Nem contigo, nem sem ti?

Há um problema nos filmes dos irmãos Farrelly: o gel do cabelo de Cameron Diaz em "Doidos por Mary". Esse problema também é nosso: desde esse filme, andamos sempre à procura de uma patifaria do género, e o resultado é que enquanto procuramos a fasquia mais alta de transgressão nos distraímos do resto. Para resumir: os filmes dos irmãos Farrely condenam-nos a uma decepção crónica, porque não há patifaria que satisfaça.

Por exemplo, em "Agarrado a Ti", projecto antigo destes irmãos realizadores, que é a história de dois irmãos siameses (Bob/Matt Damon e Walt/Greg Kinnear - a dupla de actores escolhida depois de uma série de combinações ter alimentado a imaginação de produtores e realizadores ao longo de anos), estamos sempre à espera que o filme responda (mostre) a uma série de interrogações naturais, do género: e quando eles vão à casa de banho como e que é (é um filme de Peter e Bobby Farrelly, pensamos, logo é uma pergunta natural)? E quando eles querem fazer sexo?

"Agarrado a Ti" responde a algumas delas, mas... É injusta esta expectativa, e para os Farrelly deve ser mesmo como viver com um irmão siamês - os movimentos estão presos. É injusto porque para lá de uma celebração mais ou menos eufórica do disparate ou do mau gosto (algo inocente, como as patifarias da adolescência), o cinema destes irmãos é um retrato da América das pessoas pequenas, dos perdedores - às vezes é um retrato da depressão (o que havia por baixo do gel do cabelo em "Doidos por Mary" senão um desfile, masoquista, de frustrações?) -, onde os corações se batem, num território em perda de mitologia, por sentimentos como antigamente nos filmes da Hollywood clássica. Os Farrelly devem sentir que deles se espera, no entanto, uma determinada iconografia, e por isso vivem sentimentos de ambivalência: continuar a alimentar ou cortar com essa expectativa? E Bob e Walter: continuam juntos ou separam-se?

Bob e Walter vivem juntos há 32 anos, e apesar de serem "diferentes", Martha's Vineyard aceita-os como figuras da comunidade. Até porque provaram que quatro mãos são melhores do que duas - por exemplo a despachar hamburgers no restaurante de "fast food". Mas um dia Walter (o mais envelhecido, porque 90 por cento do fígado comum está no lado de Bob) decide ir atrás do sonho: ser actor. E lá partem os dois (e lá parte um, o outro vai por arrasto, sacrifica-se) para Hollywood, onde encontram um agente (Seymour Cassel) que os mete no porno, onde encontram Cher (Cher a fazer uma caricatura de Cher, com meninos na cama e tudo) que o(s) mete numa "sitcom" que é um sucesso e onde encontram Meryl Streep, que acaba com eles num musical, "Bonnie & Clyde".

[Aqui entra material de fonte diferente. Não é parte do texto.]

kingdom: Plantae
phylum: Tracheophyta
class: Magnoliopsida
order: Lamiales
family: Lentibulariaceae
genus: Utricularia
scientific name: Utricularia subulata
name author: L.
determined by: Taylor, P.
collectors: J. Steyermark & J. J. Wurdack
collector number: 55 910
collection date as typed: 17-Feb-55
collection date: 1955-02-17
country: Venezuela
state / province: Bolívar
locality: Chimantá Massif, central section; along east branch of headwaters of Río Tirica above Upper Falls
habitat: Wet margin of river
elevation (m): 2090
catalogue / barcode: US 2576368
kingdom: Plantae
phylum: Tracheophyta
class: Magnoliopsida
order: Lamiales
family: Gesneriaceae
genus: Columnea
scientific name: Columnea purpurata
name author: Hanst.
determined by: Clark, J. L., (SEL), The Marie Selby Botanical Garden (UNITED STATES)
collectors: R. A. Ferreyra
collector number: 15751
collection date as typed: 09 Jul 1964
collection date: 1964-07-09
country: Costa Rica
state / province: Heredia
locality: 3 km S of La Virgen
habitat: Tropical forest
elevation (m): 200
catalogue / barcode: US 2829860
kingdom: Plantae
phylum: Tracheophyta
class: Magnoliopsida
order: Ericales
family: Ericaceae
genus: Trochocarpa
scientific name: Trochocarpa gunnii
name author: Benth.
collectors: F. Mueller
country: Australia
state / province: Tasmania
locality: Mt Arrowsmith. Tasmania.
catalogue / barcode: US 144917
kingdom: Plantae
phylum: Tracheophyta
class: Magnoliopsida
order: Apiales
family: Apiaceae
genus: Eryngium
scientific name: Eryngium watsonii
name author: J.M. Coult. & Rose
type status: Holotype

Antes disso, Bob e Walter fazem a pergunta decisiva: separamo-nos? A reposta é ambígua. Separaram-se mesmo? E Peter e Bob Farrelly querem assumir a outra face? O delírio hollywoodiano, episódico, não tem grande graça (Cher a fazer de Cher revela sobretudo lata da actriz/cantora), mas o mundo dos irmãos em Martha's Vineyard é de um realismo agridoce, introspectivo, que estimulam mais. O que é que este compromisso quer dizer: nem contigo e nem sem ti?